» **Spatial grounding data**
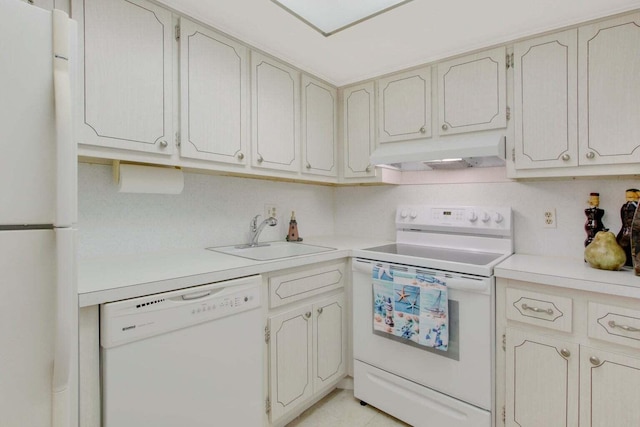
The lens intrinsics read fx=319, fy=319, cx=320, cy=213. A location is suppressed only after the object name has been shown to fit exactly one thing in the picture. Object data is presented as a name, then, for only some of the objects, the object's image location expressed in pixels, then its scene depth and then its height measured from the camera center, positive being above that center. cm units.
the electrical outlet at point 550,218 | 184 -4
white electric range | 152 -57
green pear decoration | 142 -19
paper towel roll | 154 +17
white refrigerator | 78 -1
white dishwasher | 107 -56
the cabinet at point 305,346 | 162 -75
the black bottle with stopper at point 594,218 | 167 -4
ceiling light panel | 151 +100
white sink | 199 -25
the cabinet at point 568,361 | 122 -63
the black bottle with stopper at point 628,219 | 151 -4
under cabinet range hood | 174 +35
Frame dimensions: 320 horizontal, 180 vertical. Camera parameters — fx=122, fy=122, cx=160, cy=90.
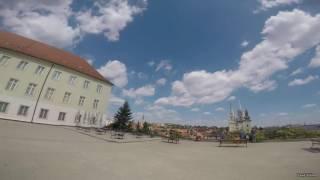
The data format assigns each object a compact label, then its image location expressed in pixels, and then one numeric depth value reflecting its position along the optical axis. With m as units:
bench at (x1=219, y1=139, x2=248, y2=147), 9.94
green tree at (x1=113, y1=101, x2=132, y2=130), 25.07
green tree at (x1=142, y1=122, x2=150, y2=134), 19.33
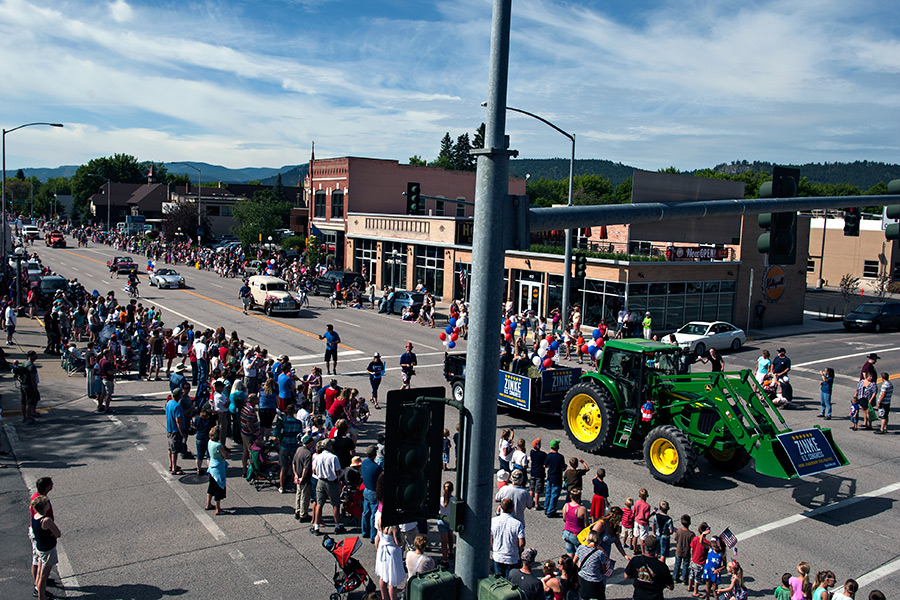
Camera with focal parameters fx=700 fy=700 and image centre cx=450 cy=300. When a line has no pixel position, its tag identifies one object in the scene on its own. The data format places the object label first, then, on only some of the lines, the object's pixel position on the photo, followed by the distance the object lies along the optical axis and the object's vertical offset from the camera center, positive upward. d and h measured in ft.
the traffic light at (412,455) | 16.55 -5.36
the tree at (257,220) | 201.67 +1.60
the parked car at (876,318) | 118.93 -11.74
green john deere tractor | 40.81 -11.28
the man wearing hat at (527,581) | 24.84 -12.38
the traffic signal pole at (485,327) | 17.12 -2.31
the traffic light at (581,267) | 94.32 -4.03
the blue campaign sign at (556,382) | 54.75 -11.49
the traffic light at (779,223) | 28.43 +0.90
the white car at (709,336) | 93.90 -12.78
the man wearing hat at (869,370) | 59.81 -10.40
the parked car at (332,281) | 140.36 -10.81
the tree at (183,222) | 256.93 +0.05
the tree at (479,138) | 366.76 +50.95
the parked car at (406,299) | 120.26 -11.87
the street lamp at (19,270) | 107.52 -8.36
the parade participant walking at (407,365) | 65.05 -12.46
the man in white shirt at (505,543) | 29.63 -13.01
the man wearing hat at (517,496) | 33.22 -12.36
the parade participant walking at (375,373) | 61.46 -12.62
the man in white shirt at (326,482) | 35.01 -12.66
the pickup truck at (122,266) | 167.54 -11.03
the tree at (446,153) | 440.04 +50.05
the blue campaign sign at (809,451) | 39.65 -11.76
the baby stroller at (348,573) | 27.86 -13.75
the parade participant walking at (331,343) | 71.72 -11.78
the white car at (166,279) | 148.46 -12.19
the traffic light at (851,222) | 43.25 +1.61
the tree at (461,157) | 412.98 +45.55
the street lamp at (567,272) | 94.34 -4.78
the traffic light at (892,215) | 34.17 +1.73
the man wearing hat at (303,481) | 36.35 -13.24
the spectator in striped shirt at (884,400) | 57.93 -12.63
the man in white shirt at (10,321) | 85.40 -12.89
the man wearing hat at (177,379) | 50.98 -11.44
---
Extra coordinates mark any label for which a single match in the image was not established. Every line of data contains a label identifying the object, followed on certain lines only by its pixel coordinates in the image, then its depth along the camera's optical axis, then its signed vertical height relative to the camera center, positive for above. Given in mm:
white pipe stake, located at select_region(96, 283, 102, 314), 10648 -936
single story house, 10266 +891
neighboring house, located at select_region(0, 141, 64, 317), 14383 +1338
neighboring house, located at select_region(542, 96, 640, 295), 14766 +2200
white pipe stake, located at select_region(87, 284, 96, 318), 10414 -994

» **EXERCISE BRIEF**
Among the records above, locate the line containing "green tree at (x1=142, y1=122, x2=150, y2=134), 19.33" and the line containing "the tree at (257,220) | 201.67 +1.60", then transcribe exactly the lines starting at the first and ending at the second, with no pictures.

» **ANSWER SECTION**
green tree at (x1=142, y1=122, x2=150, y2=134), 19.33
Camera with focal parameters fx=700 fy=700 and image centre cx=450 cy=300. When a line has no pixel position, its tag identifies one object in the scene on its own. The data format places the object label first, then, on only some of the lines, the object's pixel position on the photo, followed by the distance the object lies along the optical axis and the object's vertical offset from the camera center, positive upward. d and h measured in ft.
the traffic light at (412,455) | 16.55 -5.36
the tree at (257,220) | 201.67 +1.60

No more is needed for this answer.